====== INPUT
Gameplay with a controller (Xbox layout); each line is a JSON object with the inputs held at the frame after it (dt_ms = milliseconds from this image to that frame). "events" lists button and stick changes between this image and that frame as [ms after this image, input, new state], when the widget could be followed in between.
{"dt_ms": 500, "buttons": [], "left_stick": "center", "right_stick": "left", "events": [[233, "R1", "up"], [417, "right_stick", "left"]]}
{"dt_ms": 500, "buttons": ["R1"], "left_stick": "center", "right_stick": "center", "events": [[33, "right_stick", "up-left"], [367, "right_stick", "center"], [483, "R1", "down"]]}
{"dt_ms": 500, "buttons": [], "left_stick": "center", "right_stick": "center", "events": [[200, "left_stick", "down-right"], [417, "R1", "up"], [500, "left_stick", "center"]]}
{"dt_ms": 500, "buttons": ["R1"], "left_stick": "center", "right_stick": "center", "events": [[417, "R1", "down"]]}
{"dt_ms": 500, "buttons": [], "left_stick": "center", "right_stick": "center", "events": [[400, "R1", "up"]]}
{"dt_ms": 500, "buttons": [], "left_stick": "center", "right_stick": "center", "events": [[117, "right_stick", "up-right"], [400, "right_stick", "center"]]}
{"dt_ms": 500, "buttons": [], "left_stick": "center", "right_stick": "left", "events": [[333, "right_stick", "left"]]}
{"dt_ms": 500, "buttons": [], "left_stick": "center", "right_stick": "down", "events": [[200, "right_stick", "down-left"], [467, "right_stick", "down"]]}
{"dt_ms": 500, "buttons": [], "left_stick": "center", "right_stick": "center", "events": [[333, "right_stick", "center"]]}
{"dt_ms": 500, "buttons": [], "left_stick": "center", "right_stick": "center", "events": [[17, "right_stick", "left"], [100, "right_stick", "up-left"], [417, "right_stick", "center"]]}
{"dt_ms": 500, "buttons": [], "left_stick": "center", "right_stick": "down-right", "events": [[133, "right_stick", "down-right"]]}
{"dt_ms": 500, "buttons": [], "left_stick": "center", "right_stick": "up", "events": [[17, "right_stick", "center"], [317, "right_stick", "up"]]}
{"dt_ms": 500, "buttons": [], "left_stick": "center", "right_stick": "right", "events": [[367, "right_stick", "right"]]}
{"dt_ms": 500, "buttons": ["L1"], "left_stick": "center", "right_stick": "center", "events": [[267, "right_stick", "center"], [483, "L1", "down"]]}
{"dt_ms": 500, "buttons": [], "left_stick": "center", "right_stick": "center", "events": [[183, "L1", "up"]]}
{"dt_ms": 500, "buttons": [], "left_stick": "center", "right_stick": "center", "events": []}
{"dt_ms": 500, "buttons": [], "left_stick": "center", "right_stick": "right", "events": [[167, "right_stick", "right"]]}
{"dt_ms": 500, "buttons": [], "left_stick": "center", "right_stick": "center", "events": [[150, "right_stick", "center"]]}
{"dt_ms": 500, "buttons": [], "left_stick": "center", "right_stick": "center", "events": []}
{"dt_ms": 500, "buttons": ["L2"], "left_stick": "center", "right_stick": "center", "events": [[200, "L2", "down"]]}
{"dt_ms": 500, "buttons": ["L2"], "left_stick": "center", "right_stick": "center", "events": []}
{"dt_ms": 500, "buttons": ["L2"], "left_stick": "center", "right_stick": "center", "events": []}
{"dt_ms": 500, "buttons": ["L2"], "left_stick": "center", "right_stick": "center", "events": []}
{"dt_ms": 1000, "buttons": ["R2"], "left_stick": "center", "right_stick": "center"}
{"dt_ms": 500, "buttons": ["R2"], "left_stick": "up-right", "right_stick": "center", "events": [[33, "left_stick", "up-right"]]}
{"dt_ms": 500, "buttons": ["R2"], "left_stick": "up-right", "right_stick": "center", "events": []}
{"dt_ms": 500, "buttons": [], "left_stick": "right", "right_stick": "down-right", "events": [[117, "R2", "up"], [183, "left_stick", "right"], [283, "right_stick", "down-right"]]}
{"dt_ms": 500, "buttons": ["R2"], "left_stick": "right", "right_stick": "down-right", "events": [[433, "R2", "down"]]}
============
• PROBLEM TO SOLVE:
All the lines above should appear again in the answer, exactly as written.

• FINAL ANSWER:
Gameplay with a controller (Xbox layout); each line is a JSON object with the inputs held at the frame after it (dt_ms = milliseconds from this image to that frame). "events" lists button and stick changes between this image and that frame as [ms after this image, input, new state], when the widget could be followed in between.
{"dt_ms": 500, "buttons": [], "left_stick": "center", "right_stick": "left", "events": [[233, "R1", "up"], [417, "right_stick", "left"]]}
{"dt_ms": 500, "buttons": ["R1"], "left_stick": "center", "right_stick": "center", "events": [[33, "right_stick", "up-left"], [367, "right_stick", "center"], [483, "R1", "down"]]}
{"dt_ms": 500, "buttons": [], "left_stick": "center", "right_stick": "center", "events": [[200, "left_stick", "down-right"], [417, "R1", "up"], [500, "left_stick", "center"]]}
{"dt_ms": 500, "buttons": ["R1"], "left_stick": "center", "right_stick": "center", "events": [[417, "R1", "down"]]}
{"dt_ms": 500, "buttons": [], "left_stick": "center", "right_stick": "center", "events": [[400, "R1", "up"]]}
{"dt_ms": 500, "buttons": [], "left_stick": "center", "right_stick": "center", "events": [[117, "right_stick", "up-right"], [400, "right_stick", "center"]]}
{"dt_ms": 500, "buttons": [], "left_stick": "center", "right_stick": "left", "events": [[333, "right_stick", "left"]]}
{"dt_ms": 500, "buttons": [], "left_stick": "center", "right_stick": "down", "events": [[200, "right_stick", "down-left"], [467, "right_stick", "down"]]}
{"dt_ms": 500, "buttons": [], "left_stick": "center", "right_stick": "center", "events": [[333, "right_stick", "center"]]}
{"dt_ms": 500, "buttons": [], "left_stick": "center", "right_stick": "center", "events": [[17, "right_stick", "left"], [100, "right_stick", "up-left"], [417, "right_stick", "center"]]}
{"dt_ms": 500, "buttons": [], "left_stick": "center", "right_stick": "down-right", "events": [[133, "right_stick", "down-right"]]}
{"dt_ms": 500, "buttons": [], "left_stick": "center", "right_stick": "up", "events": [[17, "right_stick", "center"], [317, "right_stick", "up"]]}
{"dt_ms": 500, "buttons": [], "left_stick": "center", "right_stick": "right", "events": [[367, "right_stick", "right"]]}
{"dt_ms": 500, "buttons": ["L1"], "left_stick": "center", "right_stick": "center", "events": [[267, "right_stick", "center"], [483, "L1", "down"]]}
{"dt_ms": 500, "buttons": [], "left_stick": "center", "right_stick": "center", "events": [[183, "L1", "up"]]}
{"dt_ms": 500, "buttons": [], "left_stick": "center", "right_stick": "center", "events": []}
{"dt_ms": 500, "buttons": [], "left_stick": "center", "right_stick": "right", "events": [[167, "right_stick", "right"]]}
{"dt_ms": 500, "buttons": [], "left_stick": "center", "right_stick": "center", "events": [[150, "right_stick", "center"]]}
{"dt_ms": 500, "buttons": [], "left_stick": "center", "right_stick": "center", "events": []}
{"dt_ms": 500, "buttons": ["L2"], "left_stick": "center", "right_stick": "center", "events": [[200, "L2", "down"]]}
{"dt_ms": 500, "buttons": ["L2"], "left_stick": "center", "right_stick": "center", "events": []}
{"dt_ms": 500, "buttons": ["L2"], "left_stick": "center", "right_stick": "center", "events": []}
{"dt_ms": 500, "buttons": ["L2"], "left_stick": "center", "right_stick": "center", "events": []}
{"dt_ms": 1000, "buttons": ["R2"], "left_stick": "center", "right_stick": "center"}
{"dt_ms": 500, "buttons": ["R2"], "left_stick": "up-right", "right_stick": "center", "events": [[33, "left_stick", "up-right"]]}
{"dt_ms": 500, "buttons": ["R2"], "left_stick": "up-right", "right_stick": "center", "events": []}
{"dt_ms": 500, "buttons": [], "left_stick": "right", "right_stick": "down-right", "events": [[117, "R2", "up"], [183, "left_stick", "right"], [283, "right_stick", "down-right"]]}
{"dt_ms": 500, "buttons": ["R2"], "left_stick": "right", "right_stick": "down-right", "events": [[433, "R2", "down"]]}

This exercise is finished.